La deuxième réponse, fortement influencée par W. v. O. Quine, consiste dans le naturalisme qui, depuis trente années déjà, continue à régner dans la philosophie et les universités anglophones (surtout américaines et australiennes). Pour les naturalistes, le questionnement philosophique vise les problèmes réels et irréductibles aux effets du langage ; le monde physique et sa perception par l’homme, de même que le comportement humain, demandent à être expliqués. En même temps (un peu comme pour les quiétistes), il n’y a pas de méthodes distinctives de la philosophie. Les philosophes n’ont alors qu’à se confronter avec les méthodes et les résultats des sciences, qu’il s’agisse des questions épistémologiques ou bien morales (une éthique contemporaine doit se confronter à la psychologie et la biologie). En effet, il n’y a pas de progrès de la philosophie, seulement une évolution ; or cette dernière dépend du progrès des sciences. Pleinement assumer cette position, tout en gardant son indépendance du projet scientifique, permet à la philosophie de rester compréhensible et d’attirer les non-professionnels (Leitner n’hésite pas à contraster cette volonté d’ouverture avec l’élitisme implicite de quelques « mandarins » dont Hilary Putnam ou Ronald Dworkin).

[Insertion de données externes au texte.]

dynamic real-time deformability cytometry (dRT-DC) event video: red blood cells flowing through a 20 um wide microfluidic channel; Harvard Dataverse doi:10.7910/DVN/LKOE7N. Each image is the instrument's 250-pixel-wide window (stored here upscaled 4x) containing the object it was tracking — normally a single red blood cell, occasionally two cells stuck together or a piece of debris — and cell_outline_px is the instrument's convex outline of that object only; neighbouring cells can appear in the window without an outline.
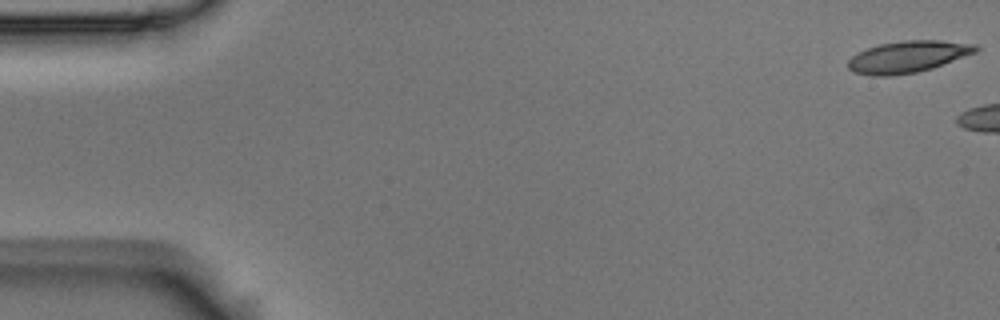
{"species": "Egyptian fruit bat (a non-hibernating species)", "species_latin": "Rousettus aegyptiacus", "temperature_condition": "room temperature", "stored_images_in_passage": 2, "camera_frame_rate_fps": 3000, "um_per_image_px": 0.085, "animal": {"sex": "male"}, "frame": {"image": 1, "passage_image": 1, "time_ms": 0.0, "image_size_px": [1000, 320], "cell_outline_px": [[980, 48], [976, 52], [932, 68], [916, 72], [892, 76], [872, 76], [852, 72], [848, 68], [848, 60], [856, 52], [880, 44], [900, 40], [940, 40], [976, 44]], "centroid_in_image_um": [77.14, 4.82], "position_along_channel_um": 7.9, "area_um2": 23.7}}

Sur ce fond, le livre offre un vaste panorama des naturalismes qui s’étend du mind-body problem à l’épistémologie sociale et la dimension historique de la philosophie. Tandis que le célèbre « tournant linguistique » se voit enterré, le « tournant naturaliste » se présente comme un arbre florissant ; en un sens, ce livre entier est né pour nous faire goûter ses fruits. Sept des 13 contributions sont explicitement dites y appartenir, et les autres sont largement compatibles. On peut, bien sûr, regretter quelques absences (notamment celle du « naturalisme transcendantal » de Colin McGinn qui remet en question quelques présupposés du naturalisme même), mais le plaisir du lecteur n’en est pas amoindri.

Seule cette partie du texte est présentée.